> [INSTRUCTIONS TO FOLLOW]: Skip the pictures and write out, word for word, the lines below from the one with "- [ ] Security requirements met" through the one with "fire� dancing against the glistening skin", inclusive.
________
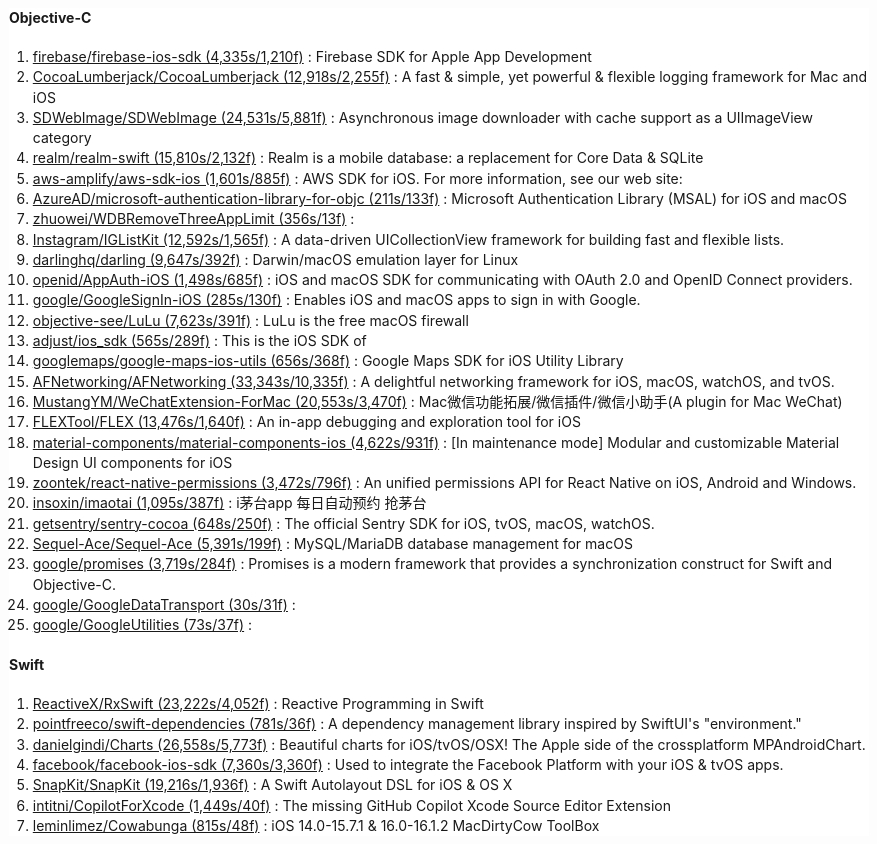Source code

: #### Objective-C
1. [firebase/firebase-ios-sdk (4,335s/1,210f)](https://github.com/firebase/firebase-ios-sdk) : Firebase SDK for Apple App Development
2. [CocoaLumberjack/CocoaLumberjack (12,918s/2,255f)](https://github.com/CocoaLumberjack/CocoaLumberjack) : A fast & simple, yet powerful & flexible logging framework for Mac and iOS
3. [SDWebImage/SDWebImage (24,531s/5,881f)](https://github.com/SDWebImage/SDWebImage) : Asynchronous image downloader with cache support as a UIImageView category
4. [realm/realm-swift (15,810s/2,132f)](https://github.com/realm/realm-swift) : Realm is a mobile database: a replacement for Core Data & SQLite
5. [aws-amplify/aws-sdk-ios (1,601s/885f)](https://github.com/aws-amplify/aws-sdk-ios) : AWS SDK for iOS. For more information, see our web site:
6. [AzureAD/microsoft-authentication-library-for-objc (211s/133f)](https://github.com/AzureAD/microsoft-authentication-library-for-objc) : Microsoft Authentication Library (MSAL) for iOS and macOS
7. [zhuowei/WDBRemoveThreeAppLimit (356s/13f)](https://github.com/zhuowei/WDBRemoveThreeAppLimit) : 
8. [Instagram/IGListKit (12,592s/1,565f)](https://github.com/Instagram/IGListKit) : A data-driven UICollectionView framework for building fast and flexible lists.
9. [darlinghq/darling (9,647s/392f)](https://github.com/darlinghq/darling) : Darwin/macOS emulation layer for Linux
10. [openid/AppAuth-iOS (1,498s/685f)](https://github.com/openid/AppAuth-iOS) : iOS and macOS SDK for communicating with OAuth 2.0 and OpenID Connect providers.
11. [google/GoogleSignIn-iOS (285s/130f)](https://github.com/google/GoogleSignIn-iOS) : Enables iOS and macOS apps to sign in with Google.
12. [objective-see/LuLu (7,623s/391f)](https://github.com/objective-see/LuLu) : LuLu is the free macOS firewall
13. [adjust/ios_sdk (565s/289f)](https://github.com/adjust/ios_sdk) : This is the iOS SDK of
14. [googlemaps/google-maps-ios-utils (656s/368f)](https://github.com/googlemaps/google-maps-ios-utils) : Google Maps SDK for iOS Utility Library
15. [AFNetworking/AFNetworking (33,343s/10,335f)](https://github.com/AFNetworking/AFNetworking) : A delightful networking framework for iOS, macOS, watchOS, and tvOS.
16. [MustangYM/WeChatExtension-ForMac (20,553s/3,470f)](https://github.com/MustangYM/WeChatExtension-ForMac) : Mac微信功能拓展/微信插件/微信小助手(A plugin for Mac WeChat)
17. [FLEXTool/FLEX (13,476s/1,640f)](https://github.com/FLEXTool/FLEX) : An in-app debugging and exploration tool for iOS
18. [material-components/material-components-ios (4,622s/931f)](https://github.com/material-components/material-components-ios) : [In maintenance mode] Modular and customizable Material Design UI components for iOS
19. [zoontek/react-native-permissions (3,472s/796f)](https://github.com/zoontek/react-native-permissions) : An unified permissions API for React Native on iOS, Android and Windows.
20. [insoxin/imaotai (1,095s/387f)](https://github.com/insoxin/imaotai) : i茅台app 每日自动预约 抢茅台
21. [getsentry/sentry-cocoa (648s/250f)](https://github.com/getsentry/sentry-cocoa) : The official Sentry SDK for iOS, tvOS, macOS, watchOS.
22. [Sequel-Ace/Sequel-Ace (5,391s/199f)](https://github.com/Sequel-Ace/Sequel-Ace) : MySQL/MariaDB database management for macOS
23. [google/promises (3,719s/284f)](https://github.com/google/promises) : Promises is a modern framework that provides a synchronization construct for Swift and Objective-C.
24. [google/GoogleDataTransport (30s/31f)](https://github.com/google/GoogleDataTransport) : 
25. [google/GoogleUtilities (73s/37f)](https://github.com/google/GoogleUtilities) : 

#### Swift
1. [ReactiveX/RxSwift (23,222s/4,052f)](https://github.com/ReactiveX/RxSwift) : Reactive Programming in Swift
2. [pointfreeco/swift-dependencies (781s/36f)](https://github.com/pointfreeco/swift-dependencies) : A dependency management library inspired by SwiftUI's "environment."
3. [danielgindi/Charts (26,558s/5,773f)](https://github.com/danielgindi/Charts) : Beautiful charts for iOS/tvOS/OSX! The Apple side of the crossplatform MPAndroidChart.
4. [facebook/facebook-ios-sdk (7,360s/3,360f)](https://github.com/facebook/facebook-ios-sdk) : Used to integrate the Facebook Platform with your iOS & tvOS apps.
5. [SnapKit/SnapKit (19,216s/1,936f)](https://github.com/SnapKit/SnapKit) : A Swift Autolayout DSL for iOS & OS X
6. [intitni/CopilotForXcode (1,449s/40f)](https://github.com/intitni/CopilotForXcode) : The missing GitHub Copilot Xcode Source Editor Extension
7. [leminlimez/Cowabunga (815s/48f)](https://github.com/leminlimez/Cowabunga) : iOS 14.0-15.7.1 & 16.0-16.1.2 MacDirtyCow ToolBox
________
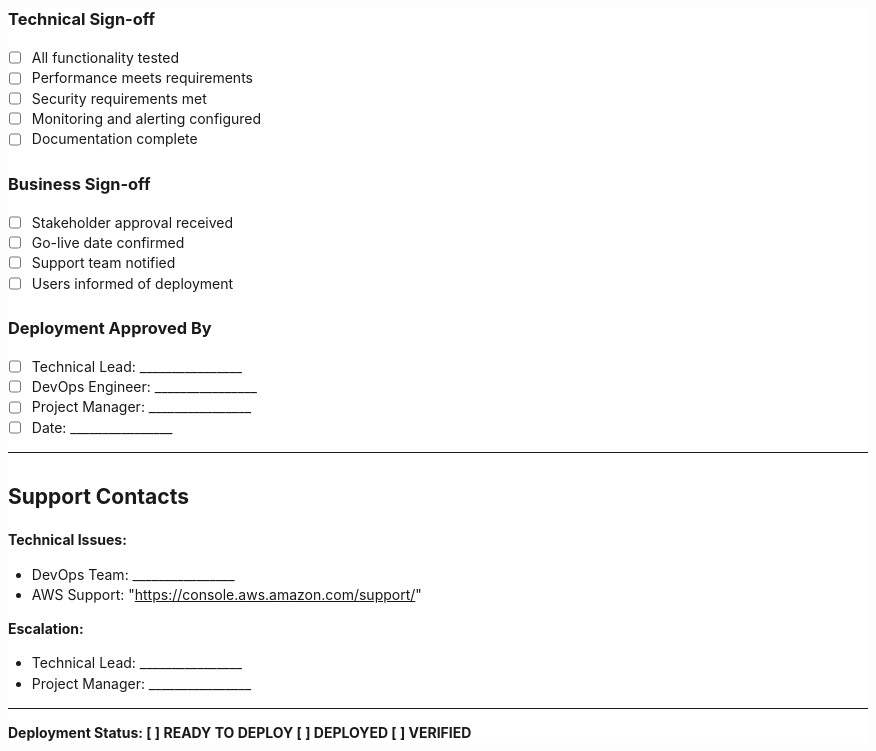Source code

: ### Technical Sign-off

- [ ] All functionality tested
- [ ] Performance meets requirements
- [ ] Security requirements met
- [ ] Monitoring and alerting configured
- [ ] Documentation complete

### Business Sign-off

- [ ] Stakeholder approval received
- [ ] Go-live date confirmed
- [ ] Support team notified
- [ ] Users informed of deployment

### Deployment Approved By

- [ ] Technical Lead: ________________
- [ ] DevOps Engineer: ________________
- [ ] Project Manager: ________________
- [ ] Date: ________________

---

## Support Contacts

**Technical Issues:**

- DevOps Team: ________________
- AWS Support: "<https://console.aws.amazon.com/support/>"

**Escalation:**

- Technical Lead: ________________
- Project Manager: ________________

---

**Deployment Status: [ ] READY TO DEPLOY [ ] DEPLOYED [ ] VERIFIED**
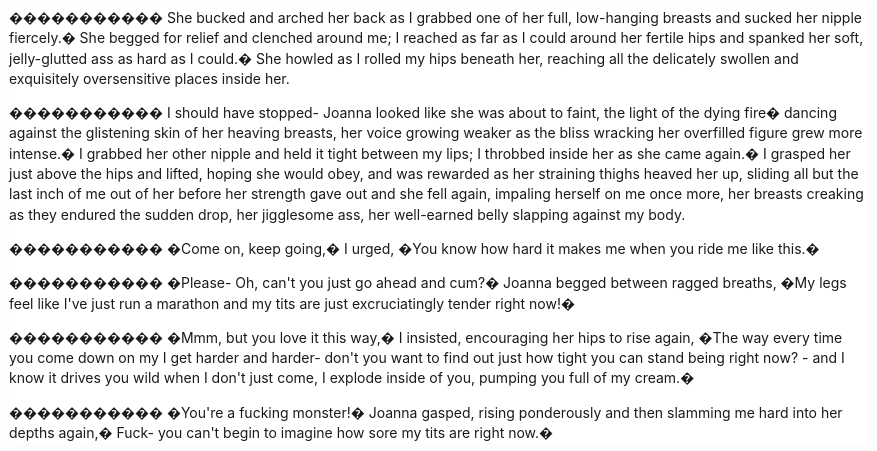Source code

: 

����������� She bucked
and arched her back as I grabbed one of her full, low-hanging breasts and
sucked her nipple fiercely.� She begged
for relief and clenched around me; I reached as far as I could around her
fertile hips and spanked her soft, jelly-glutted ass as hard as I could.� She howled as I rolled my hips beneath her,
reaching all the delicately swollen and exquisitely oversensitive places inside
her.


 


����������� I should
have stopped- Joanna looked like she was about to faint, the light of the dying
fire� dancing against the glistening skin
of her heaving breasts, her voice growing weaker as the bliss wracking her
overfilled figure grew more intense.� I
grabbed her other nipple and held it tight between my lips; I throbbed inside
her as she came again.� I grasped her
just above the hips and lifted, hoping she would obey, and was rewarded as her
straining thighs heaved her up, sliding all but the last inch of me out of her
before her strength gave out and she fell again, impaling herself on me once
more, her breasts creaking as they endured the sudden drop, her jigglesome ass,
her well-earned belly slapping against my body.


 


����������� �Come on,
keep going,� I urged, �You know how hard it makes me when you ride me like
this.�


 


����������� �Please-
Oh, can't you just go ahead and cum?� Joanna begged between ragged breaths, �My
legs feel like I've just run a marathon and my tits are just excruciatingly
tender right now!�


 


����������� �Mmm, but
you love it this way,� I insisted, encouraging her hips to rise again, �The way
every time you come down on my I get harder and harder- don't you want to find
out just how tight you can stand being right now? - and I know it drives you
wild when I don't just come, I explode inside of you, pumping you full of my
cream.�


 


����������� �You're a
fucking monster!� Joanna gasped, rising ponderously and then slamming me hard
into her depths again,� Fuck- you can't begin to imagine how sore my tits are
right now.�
________
> [RESPONSE BOX]:
- [ ] Security requirements met
- [ ] Monitoring and alerting configured
- [ ] Documentation complete

### Business Sign-off

- [ ] Stakeholder approval received
- [ ] Go-live date confirmed
- [ ] Support team notified
- [ ] Users informed of deployment

### Deployment Approved By

- [ ] Technical Lead: ________________
- [ ] DevOps Engineer: ________________
- [ ] Project Manager: ________________
- [ ] Date: ________________

---

## Support Contacts

**Technical Issues:**

- DevOps Team: ________________
- AWS Support: "<https://console.aws.amazon.com/support/>"

**Escalation:**

- Technical Lead: ________________
- Project Manager: ________________

---

**Deployment Status: [ ] READY TO DEPLOY [ ] DEPLOYED [ ] VERIFIED**
Source code

: 

����������� She bucked
and arched her back as I grabbed one of her full, low-hanging breasts and
sucked her nipple fiercely.� She begged
for relief and clenched around me; I reached as far as I could around her
fertile hips and spanked her soft, jelly-glutted ass as hard as I could.� She howled as I rolled my hips beneath her,
reaching all the delicately swollen and exquisitely oversensitive places inside
her.


 


����������� I should
have stopped- Joanna looked like she was about to faint, the light of the dying
fire� dancing against the glistening skin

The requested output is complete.